HAProxy Backend Has No Active Servers
Symptoms
Section titled “Symptoms”- PagerDuty alert:
HAProxyBackendNoActiveServers - Alert labels identify the affected fleet and backend:
type— one ofmain,ci,registry,pagesbackend— the HAProxy backend (e.g.web,api,https_git,registry,pages_https)
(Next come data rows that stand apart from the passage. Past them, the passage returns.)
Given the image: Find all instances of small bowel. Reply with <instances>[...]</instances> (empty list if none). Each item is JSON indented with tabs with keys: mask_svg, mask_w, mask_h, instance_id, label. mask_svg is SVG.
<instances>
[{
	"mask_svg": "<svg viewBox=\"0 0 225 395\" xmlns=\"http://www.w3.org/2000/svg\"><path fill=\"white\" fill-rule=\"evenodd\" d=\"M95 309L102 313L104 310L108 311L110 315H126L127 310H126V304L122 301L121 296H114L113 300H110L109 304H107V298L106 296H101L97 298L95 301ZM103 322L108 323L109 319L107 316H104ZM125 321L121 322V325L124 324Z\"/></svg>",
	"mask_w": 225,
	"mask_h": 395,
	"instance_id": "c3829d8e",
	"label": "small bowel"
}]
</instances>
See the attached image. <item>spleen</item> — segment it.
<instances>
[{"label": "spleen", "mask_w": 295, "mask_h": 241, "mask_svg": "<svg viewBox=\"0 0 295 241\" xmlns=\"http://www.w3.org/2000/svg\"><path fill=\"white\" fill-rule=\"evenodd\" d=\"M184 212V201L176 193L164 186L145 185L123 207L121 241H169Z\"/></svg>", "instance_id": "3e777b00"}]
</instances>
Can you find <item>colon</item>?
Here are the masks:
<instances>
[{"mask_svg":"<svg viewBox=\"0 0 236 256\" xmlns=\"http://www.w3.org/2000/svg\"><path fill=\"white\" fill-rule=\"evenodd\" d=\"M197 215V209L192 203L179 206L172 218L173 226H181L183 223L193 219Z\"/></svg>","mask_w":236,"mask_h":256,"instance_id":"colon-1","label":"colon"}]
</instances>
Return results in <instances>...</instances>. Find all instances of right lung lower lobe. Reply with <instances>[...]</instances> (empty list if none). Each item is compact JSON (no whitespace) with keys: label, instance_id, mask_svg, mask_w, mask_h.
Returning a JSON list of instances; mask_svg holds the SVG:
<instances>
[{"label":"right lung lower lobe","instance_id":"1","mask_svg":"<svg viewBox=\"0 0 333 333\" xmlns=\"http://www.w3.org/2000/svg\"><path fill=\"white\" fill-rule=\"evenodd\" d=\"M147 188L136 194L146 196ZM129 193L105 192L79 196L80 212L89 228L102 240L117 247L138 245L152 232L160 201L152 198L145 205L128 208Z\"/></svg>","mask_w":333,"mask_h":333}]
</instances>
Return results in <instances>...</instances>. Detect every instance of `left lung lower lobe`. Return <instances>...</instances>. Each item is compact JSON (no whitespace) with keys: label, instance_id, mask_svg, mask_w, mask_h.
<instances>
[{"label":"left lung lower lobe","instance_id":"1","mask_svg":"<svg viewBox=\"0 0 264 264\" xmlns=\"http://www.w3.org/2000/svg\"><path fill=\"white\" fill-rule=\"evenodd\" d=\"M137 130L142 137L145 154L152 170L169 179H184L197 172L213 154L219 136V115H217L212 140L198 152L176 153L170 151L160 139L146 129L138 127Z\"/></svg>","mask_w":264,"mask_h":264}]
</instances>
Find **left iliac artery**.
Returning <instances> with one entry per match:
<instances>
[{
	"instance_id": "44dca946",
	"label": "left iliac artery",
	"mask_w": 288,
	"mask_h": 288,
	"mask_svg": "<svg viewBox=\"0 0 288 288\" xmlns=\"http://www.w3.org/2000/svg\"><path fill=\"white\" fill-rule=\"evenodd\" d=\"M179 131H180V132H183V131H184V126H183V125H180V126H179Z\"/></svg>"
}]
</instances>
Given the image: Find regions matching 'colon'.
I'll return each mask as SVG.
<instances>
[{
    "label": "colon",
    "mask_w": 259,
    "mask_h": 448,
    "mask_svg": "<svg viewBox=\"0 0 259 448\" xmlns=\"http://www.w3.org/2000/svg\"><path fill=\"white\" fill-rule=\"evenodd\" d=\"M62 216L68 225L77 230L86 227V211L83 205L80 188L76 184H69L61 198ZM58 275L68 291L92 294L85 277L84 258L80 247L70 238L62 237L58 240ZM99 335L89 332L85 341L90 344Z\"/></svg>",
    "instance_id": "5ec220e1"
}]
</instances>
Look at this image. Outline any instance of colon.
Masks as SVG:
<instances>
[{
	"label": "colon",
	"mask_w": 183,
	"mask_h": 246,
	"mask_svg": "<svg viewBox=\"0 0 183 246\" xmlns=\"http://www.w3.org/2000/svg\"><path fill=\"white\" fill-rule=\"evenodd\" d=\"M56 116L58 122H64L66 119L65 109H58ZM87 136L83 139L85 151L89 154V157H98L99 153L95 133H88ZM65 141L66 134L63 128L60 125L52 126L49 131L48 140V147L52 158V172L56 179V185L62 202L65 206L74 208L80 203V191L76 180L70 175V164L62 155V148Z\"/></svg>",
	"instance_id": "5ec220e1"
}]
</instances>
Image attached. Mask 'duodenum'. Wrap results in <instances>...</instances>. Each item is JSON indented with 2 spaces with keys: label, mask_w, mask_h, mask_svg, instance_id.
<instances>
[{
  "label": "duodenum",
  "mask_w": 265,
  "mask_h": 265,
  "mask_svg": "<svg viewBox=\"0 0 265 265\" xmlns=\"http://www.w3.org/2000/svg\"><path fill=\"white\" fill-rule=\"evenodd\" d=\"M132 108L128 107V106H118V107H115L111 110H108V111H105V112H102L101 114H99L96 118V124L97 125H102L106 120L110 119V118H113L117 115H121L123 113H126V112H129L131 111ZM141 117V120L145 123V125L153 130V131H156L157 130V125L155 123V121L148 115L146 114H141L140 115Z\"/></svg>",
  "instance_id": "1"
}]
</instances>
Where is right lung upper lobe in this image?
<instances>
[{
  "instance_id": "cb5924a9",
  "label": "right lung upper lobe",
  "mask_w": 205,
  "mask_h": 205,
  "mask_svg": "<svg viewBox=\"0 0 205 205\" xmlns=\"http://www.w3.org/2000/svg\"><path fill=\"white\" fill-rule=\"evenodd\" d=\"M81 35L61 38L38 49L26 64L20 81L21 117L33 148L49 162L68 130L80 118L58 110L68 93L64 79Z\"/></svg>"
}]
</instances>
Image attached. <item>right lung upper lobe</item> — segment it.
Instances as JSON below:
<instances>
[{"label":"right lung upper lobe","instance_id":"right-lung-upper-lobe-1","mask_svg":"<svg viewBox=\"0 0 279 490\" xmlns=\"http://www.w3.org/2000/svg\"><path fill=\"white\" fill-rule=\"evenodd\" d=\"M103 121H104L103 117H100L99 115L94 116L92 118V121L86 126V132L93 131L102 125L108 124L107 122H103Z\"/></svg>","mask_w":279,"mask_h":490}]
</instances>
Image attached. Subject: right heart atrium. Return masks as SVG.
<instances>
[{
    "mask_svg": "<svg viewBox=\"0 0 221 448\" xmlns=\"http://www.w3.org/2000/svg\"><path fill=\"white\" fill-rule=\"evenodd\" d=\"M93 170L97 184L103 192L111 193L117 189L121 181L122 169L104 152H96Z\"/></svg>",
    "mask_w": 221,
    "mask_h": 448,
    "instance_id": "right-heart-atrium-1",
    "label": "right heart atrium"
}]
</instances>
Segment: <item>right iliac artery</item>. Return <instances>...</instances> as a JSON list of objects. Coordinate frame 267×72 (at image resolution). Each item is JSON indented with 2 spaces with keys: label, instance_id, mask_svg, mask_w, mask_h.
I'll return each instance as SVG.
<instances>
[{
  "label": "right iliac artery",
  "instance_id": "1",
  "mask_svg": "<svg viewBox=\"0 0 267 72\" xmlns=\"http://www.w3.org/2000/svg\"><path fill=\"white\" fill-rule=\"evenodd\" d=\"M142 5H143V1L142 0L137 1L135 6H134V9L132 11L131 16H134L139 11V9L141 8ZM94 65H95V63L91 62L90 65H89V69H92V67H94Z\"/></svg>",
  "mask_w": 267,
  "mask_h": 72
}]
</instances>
- Customer-visible impact: traffic to the named backend in that fleet is failing. Depending on the backend, this may surface as 5xx errors, git/SSH connection failures, registry pulls failing, or Pages outages.
What the alert means
Section titled “What the alert means”Every HAProxy node in the fleet (type=<fleet>) reports haproxy_backend_active_servers == 0
for the named backend. HAProxy has marked every upstream server in that backend as DOWN,
so it has nowhere to send traffic. The alert is aggregated with
max by (backend, type, environment), so it only fires when all nodes in the fleet agree.
Triage
Section titled “Triage”-
Identify the impacted fleet and backend from the alert payload.
-
Open the HAProxy dashboards and filter by
typeandbackend:- HAProxy overview — https://dashboards.gitlab.net/d/haproxy/haproxy
- Frontend overview — https://dashboards.gitlab.net/d/frontend-main/frontend-overview
-
Confirm the situation in Mimir:
haproxy_backend_active_servers{tier="lb", env="gprd", type="<fleet>", backend="<backend>"}Expect this to be
0for the affected(type, backend)across everyfqdn/instance. -
Cross-check upstream health for that backend. The backend maps to a Kubernetes Deployment (Service IP or NGINX ingress) — see HAProxy Management at GitLab → Backends for the mapping. For example
web/main_web→gitlab-webservice-web,registry→gitlab-registry,pages_https→pagesdeployments.
Common causes
Section titled “Common causes”- Upstream deployment is unhealthy: pods crash-looping, readiness probes failing, rollout in a bad state.
- All backend servers were drained (e.g. via
set-server-state) and never re-enabled. - HAProxy health-check misconfiguration after a
chef-repochange. - Network or DNS issue between HAProxy and the upstream Service IP / NGINX ingress.
- Certificate or TLS issue on the upstream causing health checks to fail.
Resolution
Section titled “Resolution”-
If the upstream Kubernetes Deployment is unhealthy, follow the runbook for that service (e.g. webservice, registry, gitaly, pages) and restore it. The alert clears automatically once HAProxy health checks pass.
-
If servers were drained intentionally, restore them with:
chef-repo$ ./bin/set-server-state {gprd,gstg} ready <filter>See
set-server-state. -
If a recent
chef-repochange toroles/<env>-base-haproxy-<fleet>.jsonlooks related, revert it and run chef on the affected HAProxy nodes. -
To confirm from a HAProxy node:
sudo hatop -s /run/haproxy/admin.sockand check the backend’s server status, orget-server-statefrom chef-repo. -
Logs on a HAProxy node:
/var/log/haproxy.log.
Escalation
Section titled “Escalation”- If you cannot quickly identify the upstream owner, declare an incident
(this is an
s1page) and tag the service owner from the services catalog. - If multiple backends or multiple fleets are alerting simultaneously, treat as a wider frontend / network incident and follow gitlab.com is down.